When you’re dealing with a traumatic loss, Seligman says, “You’re not really working with that person’s grief yet, you’re working with their shock. You can come in and say, “What do you need me to do? They may look at you like you’re crazy, like, “Do you think I know what I need right now?”
When we don’t have a clue, we tend to Google. But the burden of knowing the necessary paperwork, payments, and words of support should not fall entirely on grieving family and friends. Alua Artur dreams of a world where every workplace, school and community has at least one person who has completed a death literacy program and is able to provide support.
This person could be a doula who makes tea for you and calls funeral homes. It might look like a well-organized platform that allows you to do one task at a time for the 13 months it normally takes to complete a loved one’s business. Or it can be combined with the public concern for relatives that many people turn to, with an aunt who writes beautiful obituaries, and with a brother who speaks legal language.
“The consecration of technology seems relatively new,” says Seligman. “But if you can get into that free space and make it sacred, it’s a really valuable resource.”
It is also a growing resource. As online services like Lantern and Empathy expand to more death-positive young people, anyone can access their version of support. The software offers time and logistical assistance so that every bereaved can make a more informed choice. But it can only go so far.

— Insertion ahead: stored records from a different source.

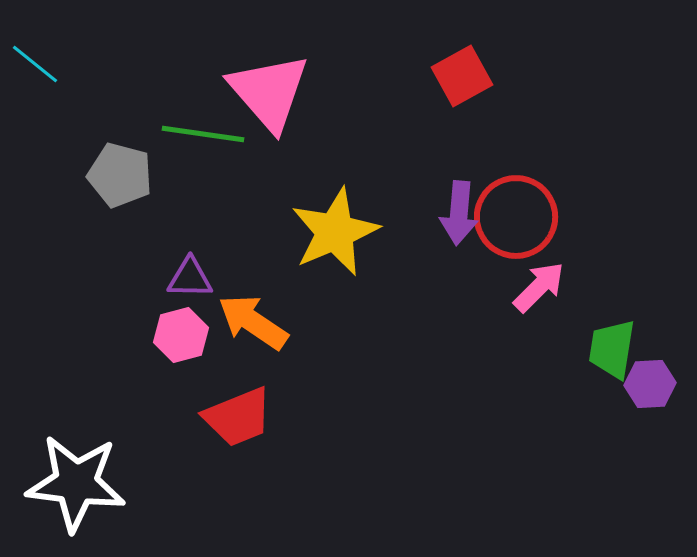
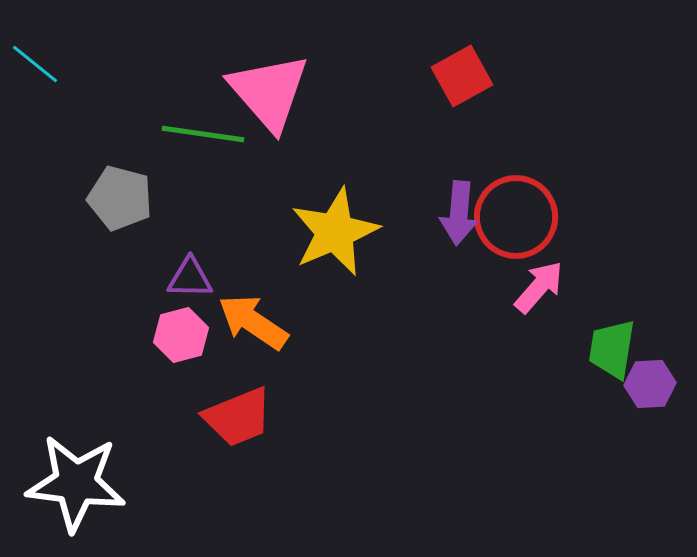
gray pentagon: moved 23 px down
pink arrow: rotated 4 degrees counterclockwise
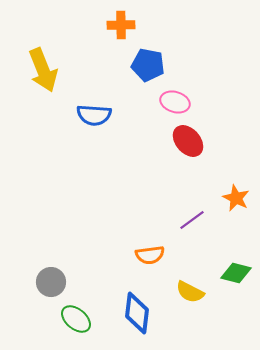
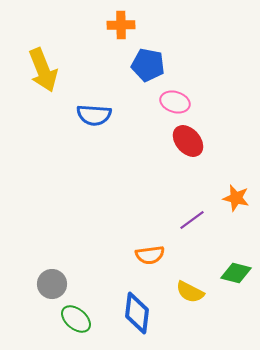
orange star: rotated 12 degrees counterclockwise
gray circle: moved 1 px right, 2 px down
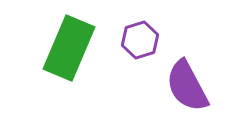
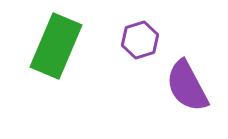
green rectangle: moved 13 px left, 2 px up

“With technology, we have the desire to say that we don’t need humans anymore. This problem can be completely solved with software,” says Liz Eddy. “The reality is that the combination of technology and people is where you really gain strength.”
Through a combination of digital and in-person support, what to do when someone dies can go beyond a checklist that demystifies the momentary rush of tasks. It has something vital to offer to people facing one of life’s most painful inevitability – choices.